MDR-TB takes longer than an ordinary TB infection and is difficult to treat because treatment options are limited. Early and accurate diagnosis is very important for effective treatment of MDR-TB. Effective treatment includes a selection of perfect second-line drugs that are available to a doctor who is an expert in treating such cases. 

MDR-TB treatment with second-line drugs is more expensive, weaker and is  associated with more side effects than first-line drugs, which are used for ordinary drug-responsive TB. Many times, the recommended medicines are not available. Most of these second-line drugs were developed years ago, but they are hardly ever used because they are associated with side effects. 

Microbial-killing activity of second-line TB drugs is very weak. Therefore, MDR-TB generally takes 18 to 24 months to be cured completely. The cure rate for MDR-TB is much lower globally. Sometimes, even more severe drug non-responsive (resistant) TB infection may develop. Coinfections such as human immunodeficiency virus (HIV) may increase death rates in patients with MDR-TB. 

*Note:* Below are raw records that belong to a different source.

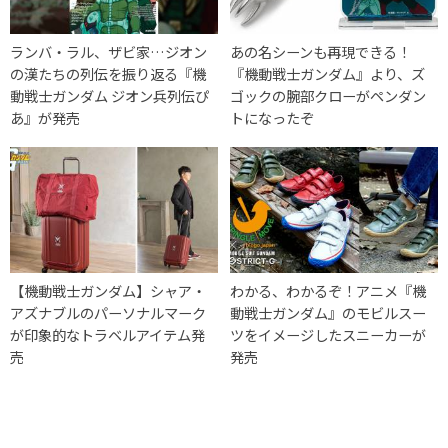
ランバ・ラル、ザビ家…ジオン
あの名シーンも再現できる！
の漢たちの列伝を振り返る『機
『機動戦士ガンダム』より、ズ
動戦士ガンダム ジオン兵列伝ぴ
ゴックの腕部クローがペンダン
あ』が発売
トになったぞ
【機動戦士ガンダム】シャア・
わかる、わかるぞ！アニメ『機
アズナブルのパーソナルマーク
動戦士ガンダム』のモビルスー
が印象的なトラベルアイテム発
ツをイメージしたスニーカーが
売
発売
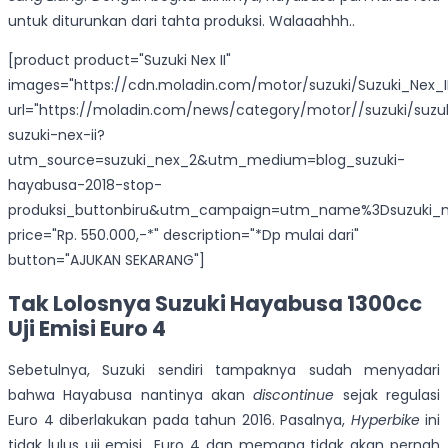
untuk diturunkan dari tahta produksi. Walaaahhh..
[product product="Suzuki Nex II"
images="https://cdn.moladin.com/motor/suzuki/Suzuki_Nex_II
url="https://moladin.com/news/category/motor//suzuki/suzu
suzuki-nex-ii?
utm_source=suzuki_nex_2&utm_medium=blog_suzuki-
hayabusa-2018-stop-
produksi_buttonbiru&utm_campaign=utm_name%3Dsuzuki_n
price="Rp. 550.000,-*" description="*Dp mulai dari"
button="AJUKAN SEKARANG"]
Tak Lolosnya Suzuki Hayabusa 1300cc
Uji Emisi Euro 4
Sebetulnya, Suzuki sendiri tampaknya sudah menyadari
bahwa Hayabusa nantinya akan
discontinue
sejak regulasi
Euro 4 diberlakukan pada tahun 2016. Pasalnya,
Hyperbike
ini
tidak lulus uji emisi Euro 4 dan memang tidak akan pernah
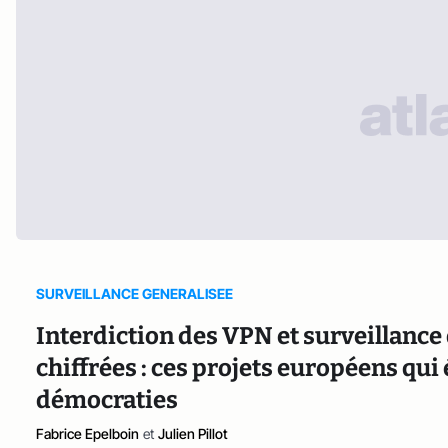
SURVEILLANCE GENERALISEE
Interdiction des VPN et surveillanc
chiffrées : ces projets européens qui
démocraties
Fabrice Epelboin
et
Julien Pillot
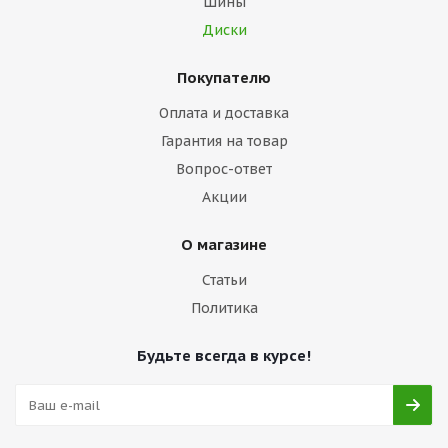
Шины
Диски
Покупателю
Оплата и доставка
Гарантия на товар
Вопрос-ответ
Акции
О магазине
Статьи
Политика
Будьте всегда в курсе!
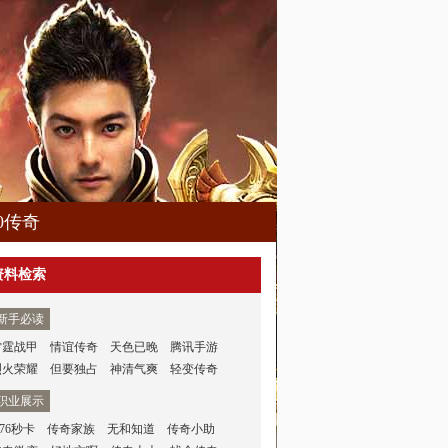
80传奇
资料检索
新手必读
雷霆战甲
情谊传奇
天色已晚
腾讯手游
烈火荣耀
但要独占
神清气爽
轻变传奇
职业展示
.76秒卡
传奇家族
无和知道
传奇小助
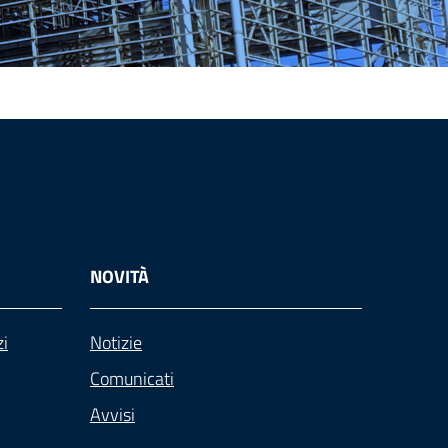
NOVITÀ
zi
Notizie
Comunicati
Avvisi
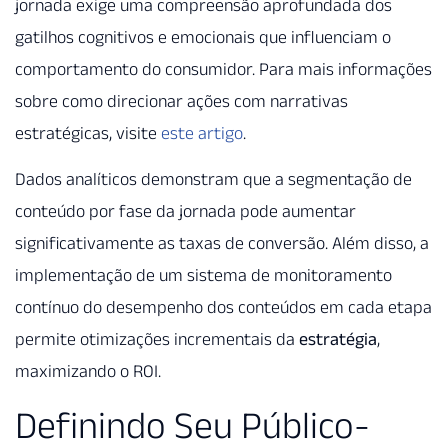
jornada exige uma compreensão aprofundada dos
gatilhos cognitivos e emocionais que influenciam o
comportamento do consumidor. Para mais informações
sobre como direcionar ações com narrativas
estratégicas, visite
este artigo
.
Dados analíticos demonstram que a segmentação de
conteúdo por fase da jornada pode aumentar
significativamente as taxas de conversão. Além disso, a
implementação de um sistema de monitoramento
contínuo do desempenho dos conteúdos em cada etapa
permite otimizações incrementais da
estratégia
,
maximizando o ROI.
Definindo Seu Público-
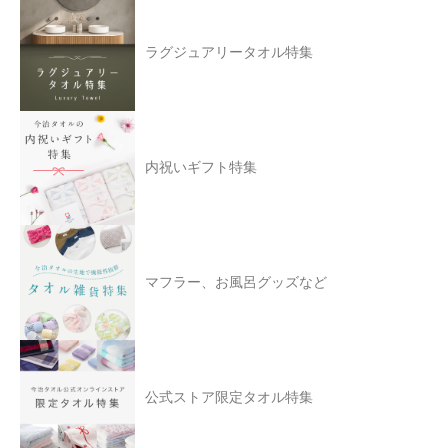
ラグジュアリータオル特集
内祝いギフト特集
マフラー、お風呂グッズなど
公式ストア限定タオル特集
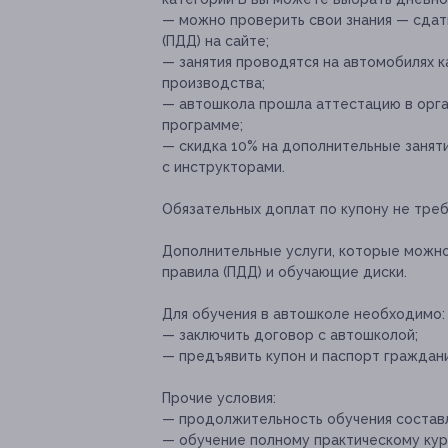
— можно проверить свои знания — сдат
(ПДД) на сайте;
— занятия проводятся на автомобилях к
производства;
— автошкола прошла аттестацию в орга
программе;
— скидка 10% на дополнительные занят
с инструкторами.
Обязательных доплат по купону не треб
Дополнительные услуги, которые можн
правила (ПДД) и обучающие диски.
Для обучения в автошколе необходимо:
— заключить договор с автошколой;
— предъявить купон и паспорт граждан
Прочие условия:
— продолжительность обучения составл
— обучение полному практическому кур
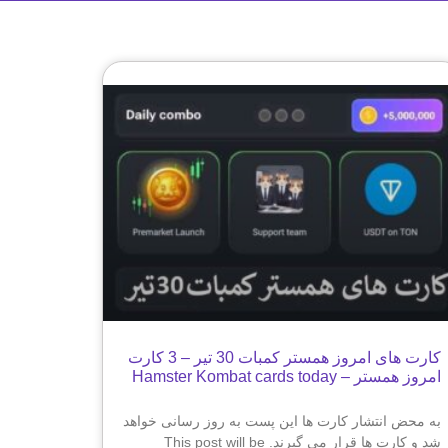
کارت های امروز همستر کمبات 30 تیر – 3 کارت
امروز همستر – Hamster Kombat cards today
به محض انتشار کارت ها این پست به روز رسانی خواهد
شد و کارت ها قرار می گیرند. This post will be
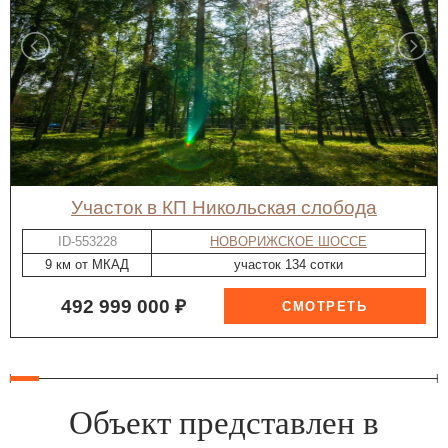
участок в КП Никольская слобода
ID-553228
НОВОРИЖСКОЕ ШОССЕ
9 км от МКАД
участок 134 сотки
492 999 000 ₽
Объект представлен в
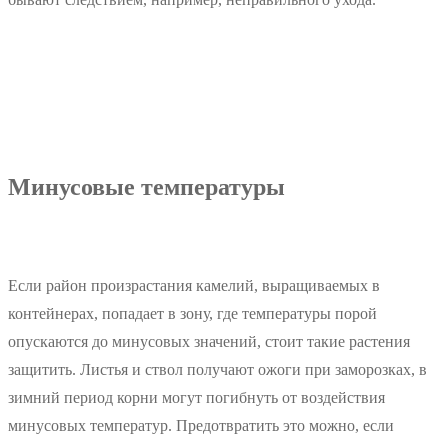
Минусовые температуры
Если район произрастания камелий, выращиваемых в
контейнерах, попадает в зону, где температуры порой
опускаются до минусовых значений, стоит такие растения
защитить. Листья и ствол получают ожоги при заморозках, в
зимний период корни могут погибнуть от воздействия
минусовых температур. Предотвратить это можно, если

XDR-TB treatment options are very seriously limited and patients may respond to even fewer available other medicines. Patients with XDR-TB can still be cured, but with the currently available drugs, the possibility of complete cure becomes lower than in those with ordinary TB or even MDR-TB. Cure of XDR-TB infection depends on the extent of drug responsiveness, disease severity and a person’s immunity. XDR-TB is a highly drug-resistant strain that has significantly worse outcomes and can even be deadly.

Although MDR and XDR-TB infection treatments are very challenging and difficult, a cure is often possible with early identification and proper drug management. Proper infection control measures also require prevention of bacterial spread. Your healthcare professional will support the patient in addressing obstacles in adherence to TB treatment.